My dissertation research poses two overarching questions. First, how do climate change, land use change, and population growth compare and interact as drivers of change to future water demands and supply in California's Central Valley? Second, how can risk be integrated into such assessments of climate impacts?
To address the first of these questions, I built and calibrated an integrated hydrology and water operations model to simulate the historical water system operations in the Stanislaus, Tuolumne, and Merced river basins in California's Central Valley. I then drove this model over the course of the century using simulations of climate change, population growth, land use change and water use efficiency to compare the effects on water demands and water supply reliability.
Model results indicate that in the rapidly urbanizing study area, with projected low-density growth displacing farmland, the impacts of population and urbanization on water demands are greater than that of climate change alone. The net effect throughout the study area is decreasing water demands, driven by removal of acreage from agricultural production. Although climate change considered alone results in decreasing water supply reliability, population growth and land use change mute the effect.
To address the second question with risk analysis, I developed a method for quantifying risk preferences of water managers, using the economic concepts of risk aversion (the desire to avoid and manage risks) and loss aversion (a tendency for people to strongly prefer avoiding losses to acquiring gains). I applied the method in interviews with managers responsible for water supply to irrigation districts in the study area. My interviews revealed high levels of both risk aversion and loss aversion when it comes to their duties in water provision for agricultural customers.
I then combined the risk preferences with output from the climate-driven hydrology modeling to estimate expected utility under climate change. Model results for water supply under climate change give lower expected utility for managers than when assuming historical conditions, indicating that impacts of climate change will be negative for the water sector in this region regardless of the degree of managers' risk aversion. However, the expected utility for decision makers is strongly influenced by their risk preferences, and these risk preferences are stronger determinants of results for expected utility than are climate conditions.

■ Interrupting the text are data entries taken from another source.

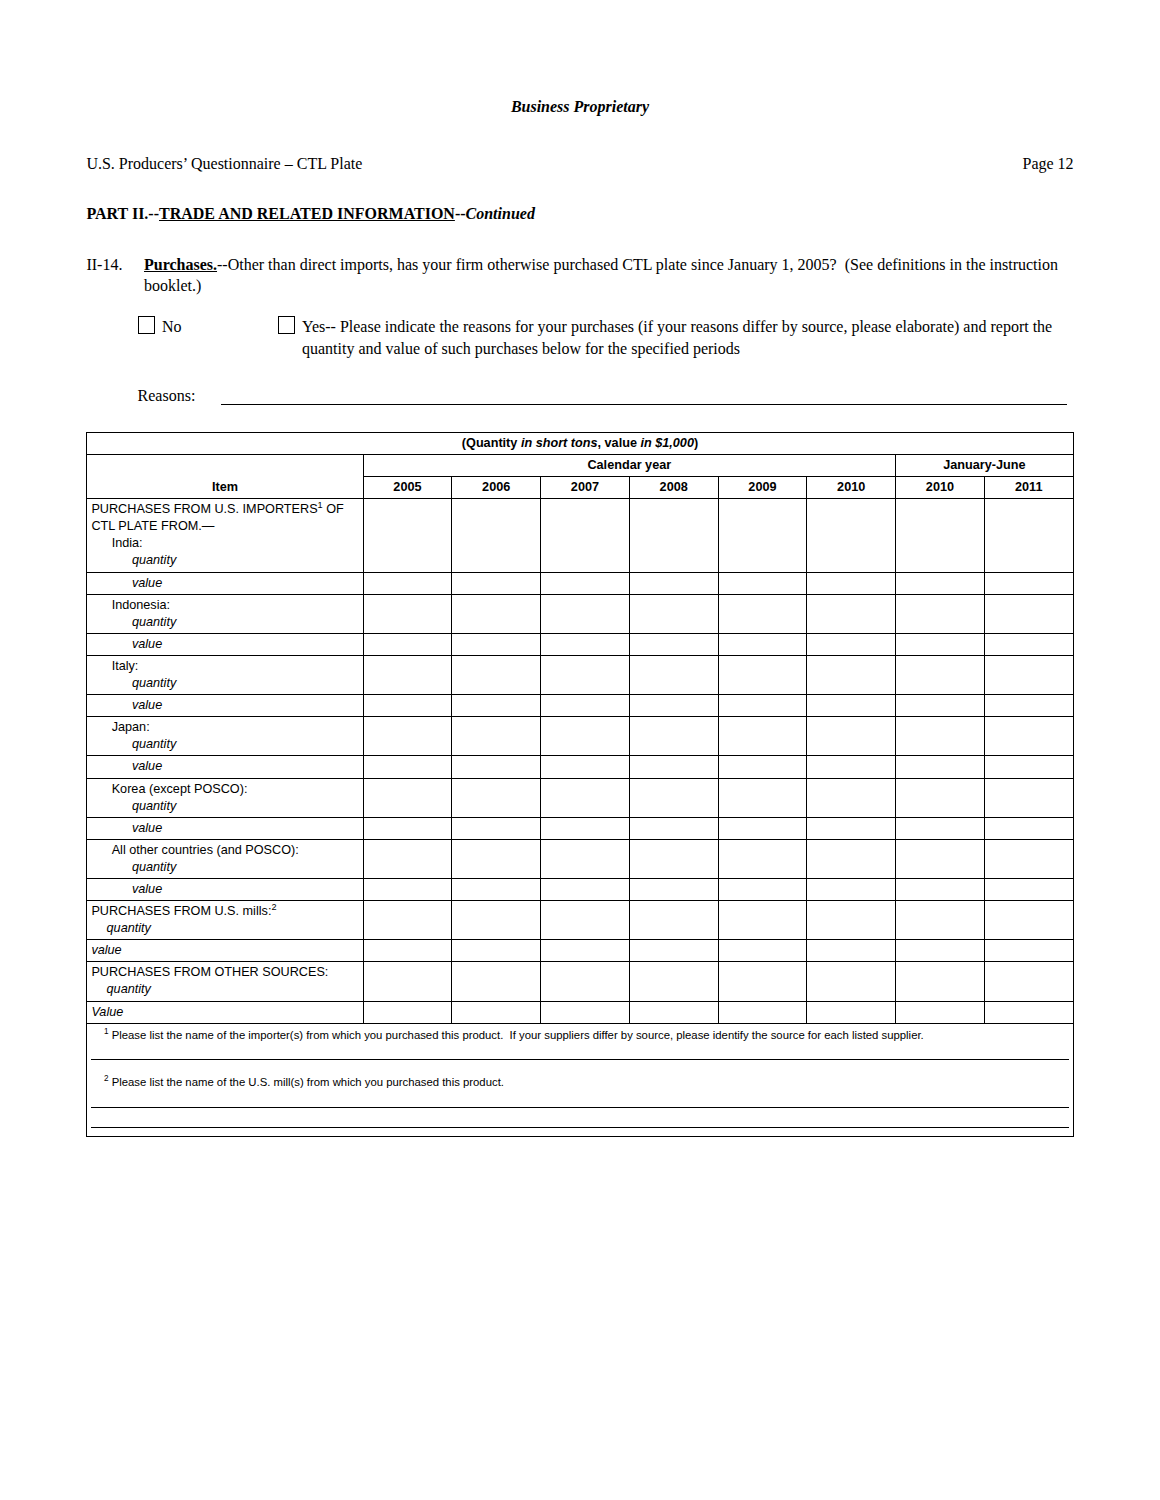Business Proprietary
U.S. Producers’ Questionnaire – CTL Plate Page 12
PART II.--TRADE AND RELATED INFORMATION--Continued
II-14. Purchases.--Other than direct imports, has your firm otherwise purchased CTL plate since January 1, 2005? (See definitions in the instruction booklet.)
No Yes-- Please indicate the reasons for your purchases (if your reasons differ by source, please elaborate) and report the quantity and value of such purchases below for the specified periods
Reasons:
| (Quantity in short tons , value in $1,000 ) |
| Item | Calendar year | January-June |
| 2005 | 2006 | 2007 | 2008 | 2009 | 2010 | 2010 | 2011 |
| PURCHASES FROM U.S. IMPORTERS 1 OF CTL PLATE FROM.— India: quantity | | | | | | | | |
| value | | | | | | | | |
| Indonesia: quantity | | | | | | | | |
| value | | | | | | | | |
| Italy: quantity | | | | | | | | |
| value | | | | | | | | |
| Japan: quantity | | | | | | | | |
| value | | | | | | | | |
| Korea (except POSCO): quantity | | | | | | | | |
| value | | | | | | | | |
| All other countries (and POSCO): quantity | | | | | | | | |
| value | | | | | | | | |
| PURCHASES FROM U.S. mills: 2 quantity | | | | | | | | |
| value | | | | | | | | |
| PURCHASES FROM OTHER SOURCES: quantity | | | | | | | | |
| Value | | | | | | | | |
| 1 Please list the name of the importer(s) from which you purchased this product. If your suppliers differ by source, please identify the source for each listed supplier. |
| 2 Please list the name of the U.S. mill(s) from which you purchased this product. |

The results highlight the importance of considering land use as a driver of water system change, especially when invoking population growth as a driver of change. They also show the limitations of climate impacts assessments that do not incorporate other major stressors, complementing previous path-breaking global-scale efforts and highlighting the importance of place-specific, spatially explicit analyses.
The analysis reported in this dissertation supports the notion that managers' risk preferences may be underutilized in impacts assessment, and in particular that ignoring them may understate estimates of climate change impacts. If results using this and other methods on water managers stand to scrutiny and repeated application, and particularly if variants produce congruent results in other sectors of resource management, they may also indicate that loss aversion on the local scale could drive the use of risk analysis in global scale integrated assessment.